======== Supplied information
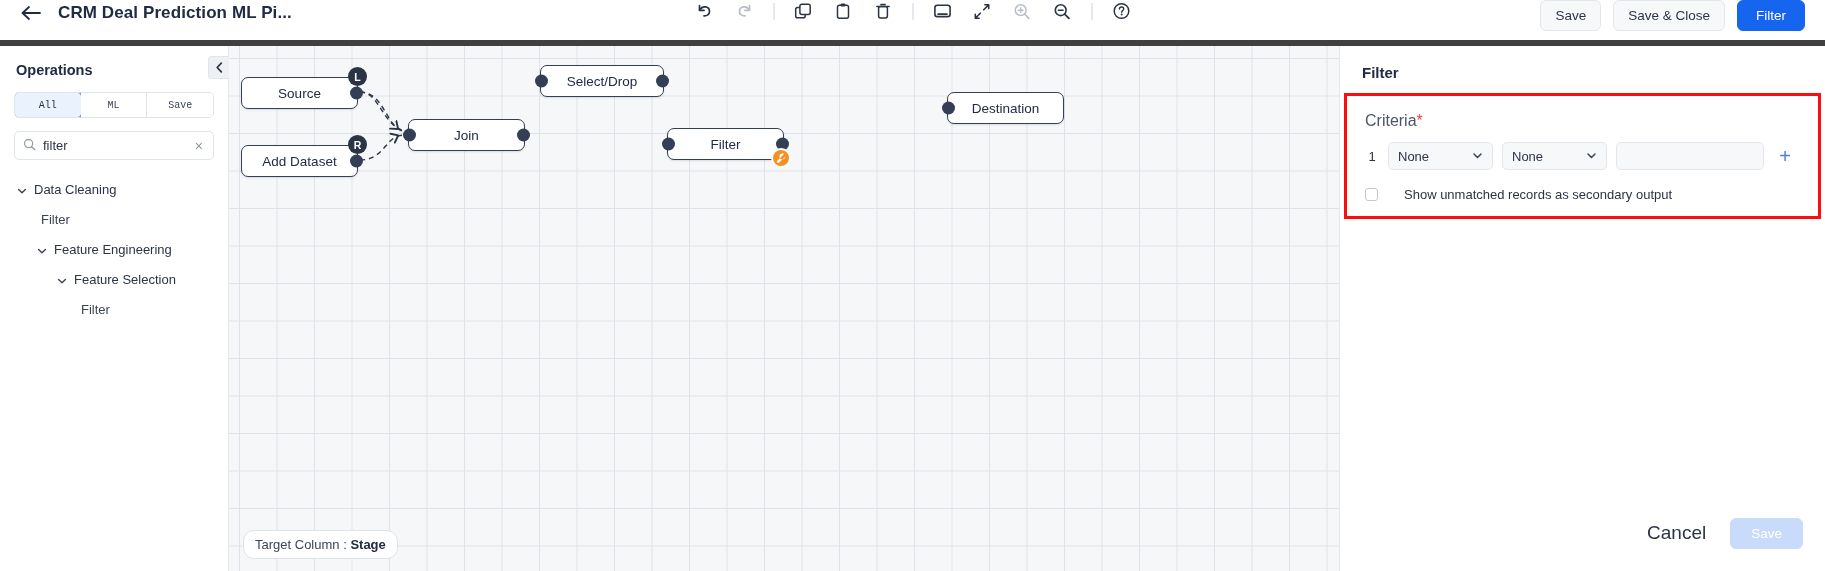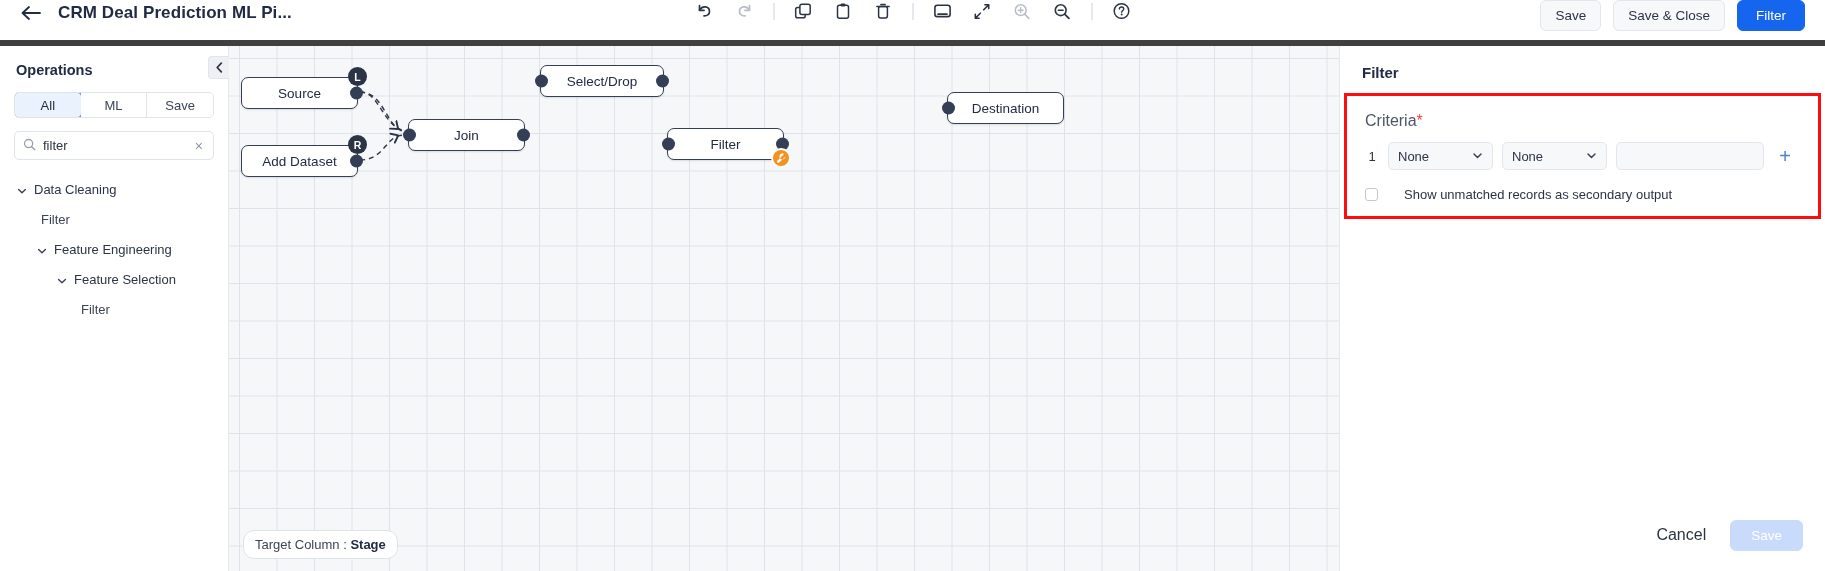--- a/index.html
+++ b/index.html
@@ -49,21 +49,21 @@
   .side-title { font-size:14.5px; font-weight:700; color:#222b45; }
   .collapse-btn {
     position:absolute; right:-1px; top:10px;
     width:21px; height:23px; background:#eef0f4;
     border:1px solid #e1e4ea; border-right:none;
     border-radius:4px 0 0 4px;
     display:flex; align-items:center; justify-content:center;
     cursor:pointer;
   }
   .tabs { display:flex; margin:4px 14px 0 14px; border-radius:5px; overflow:hidden; border:1px solid #dfe3ea; height:26px; }
-  .tab { flex:1; display:flex; align-items:center; justify-content:center; font-size:13px; color:#3b4457; cursor:pointer; background:#fff; border-right:1px solid #dfe3ea; }
+  .tab { flex:1; display:flex; align-items:center; justify-content:center; font-size:10px; color:#3b4457; cursor:pointer; background:#fff; border-right:1px solid #dfe3ea;font-family:Liberation Mono, monospace; }
   .tab:last-child { border-right:none; }
   .tab.active { background:#eaf2fe; color:#1f2a3c; border:1.4px solid #2f6fd0; border-radius:4px; margin:-1px; }
 
   .search-wrap { margin:13px 14px 0 14px; position:relative; }
   .search-box {
     width:100%; height:29px;
     border:1px solid #dfe3ea; border-radius:5px;
     background:#fff;
     display:flex; align-items:center; padding:0 8px; gap:7px;
   }
@@ -142,21 +142,21 @@
     padding:0 9px; font-size:13px; color:#2b3445; cursor:pointer;
   }
   .sel.w1 { width:105px; }
   .sel.w2 { width:105px; }
   .txtin { height:28px; width:148px; border:1px solid #e3e6ec; border-radius:5px; background:#f7f8fa; }
   .plus-btn { width:24px; height:24px; display:flex; align-items:center; justify-content:center; color:#4a7fd4; font-size:20px; cursor:pointer; line-height:1; }
   .chk-row { display:flex; align-items:center; gap:26px; margin-top:17px; }
   .chkbox { width:13px; height:13px; border:1.4px solid #c3c9d4; border-radius:3px; background:#fff; cursor:pointer; }
   .chk-label { font-size:13px; color:#2b3445; }
   .panel-foot { margin-top:auto; display:flex; justify-content:flex-end; align-items:center; gap:12px; padding:0 22px 20px 22px; }
-  .btn-cancel { background:#fff; border:none; color:#2b3445; font-size:16px; padding:7px 12px; cursor:pointer; }
+  .btn-cancel { background:#fff; border:none; color:#2b3445; font-size:19px; padding:7px 12px; cursor:pointer; }
   .btn-save-dis { background:#c8dbfb; border:1px solid #c8dbfb; color:#ffffff; font-size:13.5px; padding:7px 20px; border-radius:6px; cursor:pointer; }
 </style>
 </head>
 <body>
 
 <div class="app">
 
   <div class="topbar">
     <div class="tb-left">
       <div class="back-arrow">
================
-- Task directions --
Go through the material above, and wherever a line holds the word "cancel", copy it.

-- The completed task --
-  .btn-cancel { background:#fff; border:none; color:#2b3445; font-size:16px; padding:7px 12px; cursor:pointer; }
+  .btn-cancel { background:#fff; border:none; color:#2b3445; font-size:19px; padding:7px 12px; cursor:pointer; }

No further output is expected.